Since the theatrical release is basically the same as the pilot movie, I won’t repeat the plot summary (you can read it here). The only major difference is that Baltar is executed by the Cylons in the theatrical release, and it is retroactively revealed that he is spared in the TV version. But I will share a few observations based on my second viewing of the movie:

I still think that, after a dynamite first third, this overlong episode really gets tedious fast, and I can only imagine that young kids sitting in the theater for well over two hours must have been bored silly. After Adama and the crew avert destruction from the Cylon ruse, anything could’ve happended, but the teleplay pretty much grinds to a shuddering halt. We spend a huge chunk of the movie’s midsection with a lot of garbled dialogue dealing with food contamination aboard the ship. And just where did that other Council of 12 come from anyway? And what of “Sire Uri”? What are his motivations? It’s never clear if he is a Cylon pawn or if he just hates Adama and came up with a bad plan that the Cylons exploited. The other enemy here – the Ovions – are a race of human-feasting bug-like aliens, and they’re definitely creepy (even if their cocoons reminded me of the eerie encasements from the Invasion of the Body Snatchers movie), but their belated arrival is too little, too late.

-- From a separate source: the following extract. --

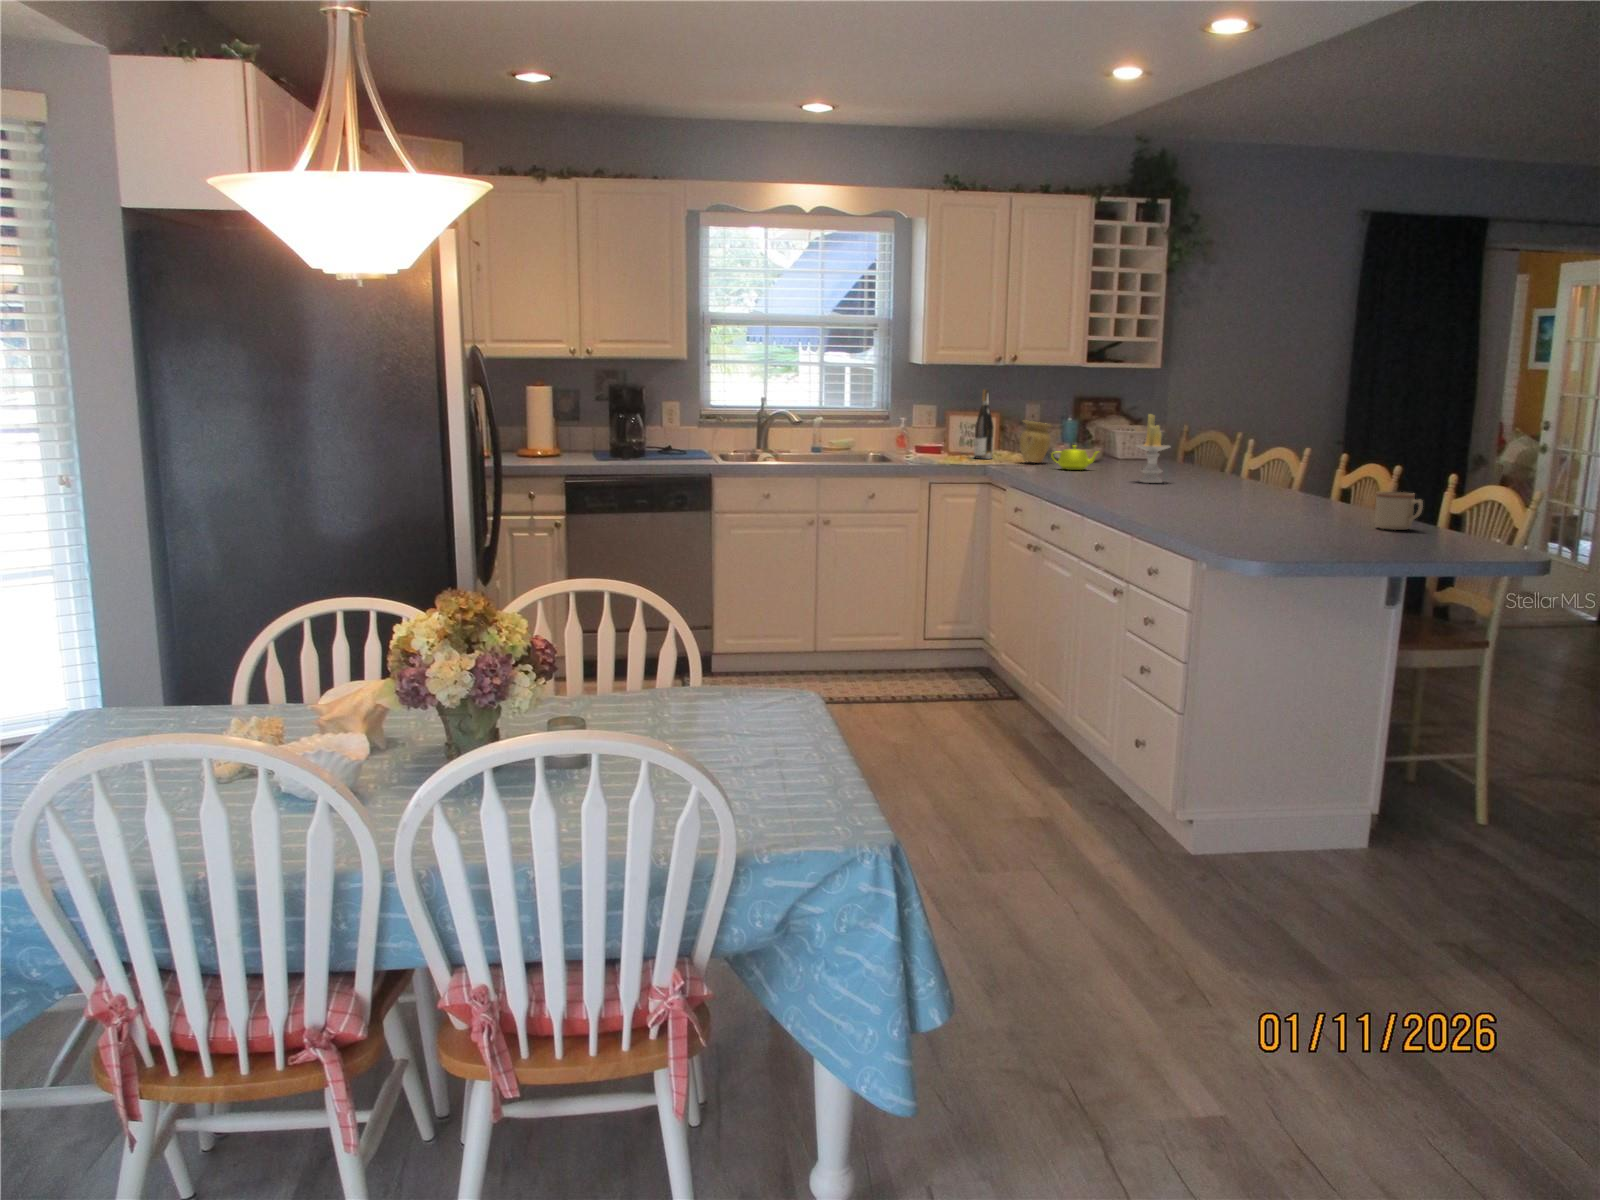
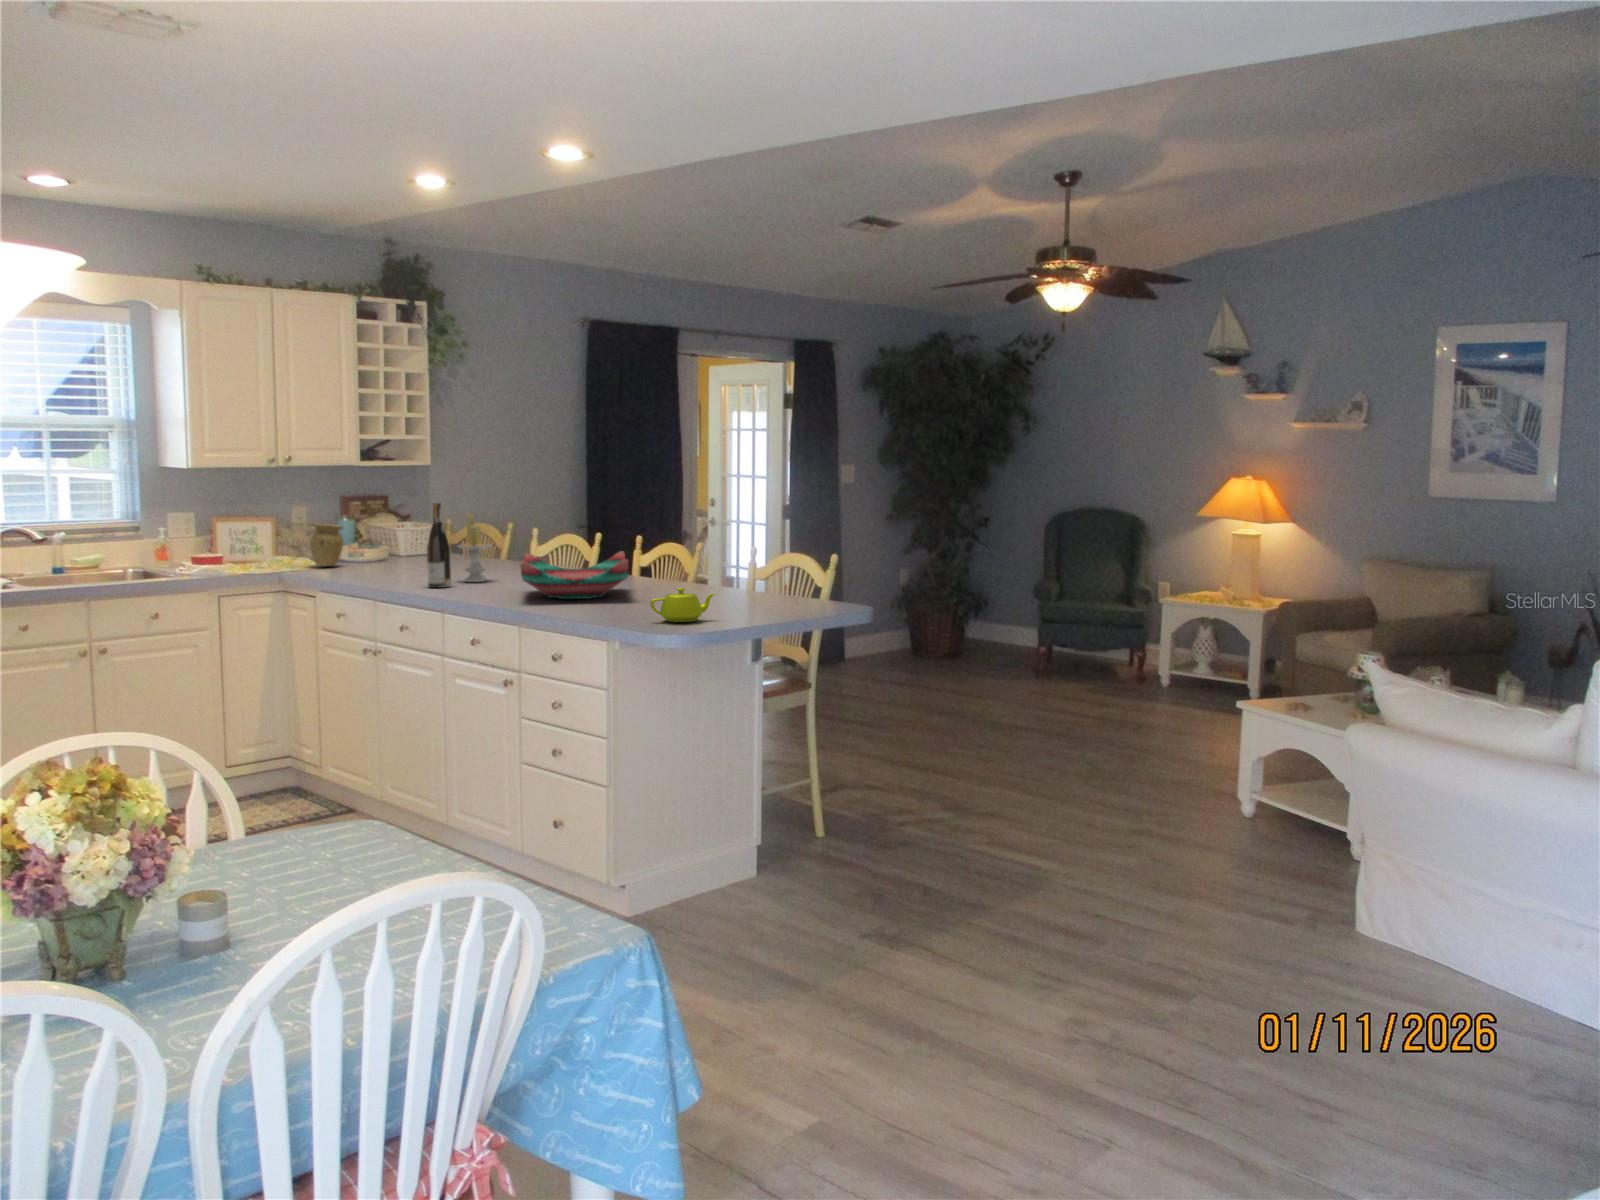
wine bottle: present [974,389,994,459] -> present [427,503,451,588]
teapot: present [1051,445,1098,470] -> present [650,588,715,622]
decorative bowl: none [1167,454,1293,502] -> present [520,551,628,599]
mug: present [1375,492,1423,530] -> none [742,582,784,617]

I saw this feature on an individual DVD edition (apart from the series), which, presumably, is the actual theatrical release. I definitely appreciated the widescreen format (not sure if they blew it up from the TV 1.33 ratio or if it was shot 1.85 in the first place). After watching the documentary on the series, however, I found it odd that they didn’t put back the footage the couldn’t use on TV after getting busted by the censors, like Starbuck with his shirt off after fooling around with Casseopia. The “bonus features” are all text, so there’s nothing special here – it’s just a decent stand-alone edition of the Galactica movie version, for better or worse.

So now, on to Galactica 1980 – the second wind for the series. But for network television in the early 80s, those were tumultuous waters indeed.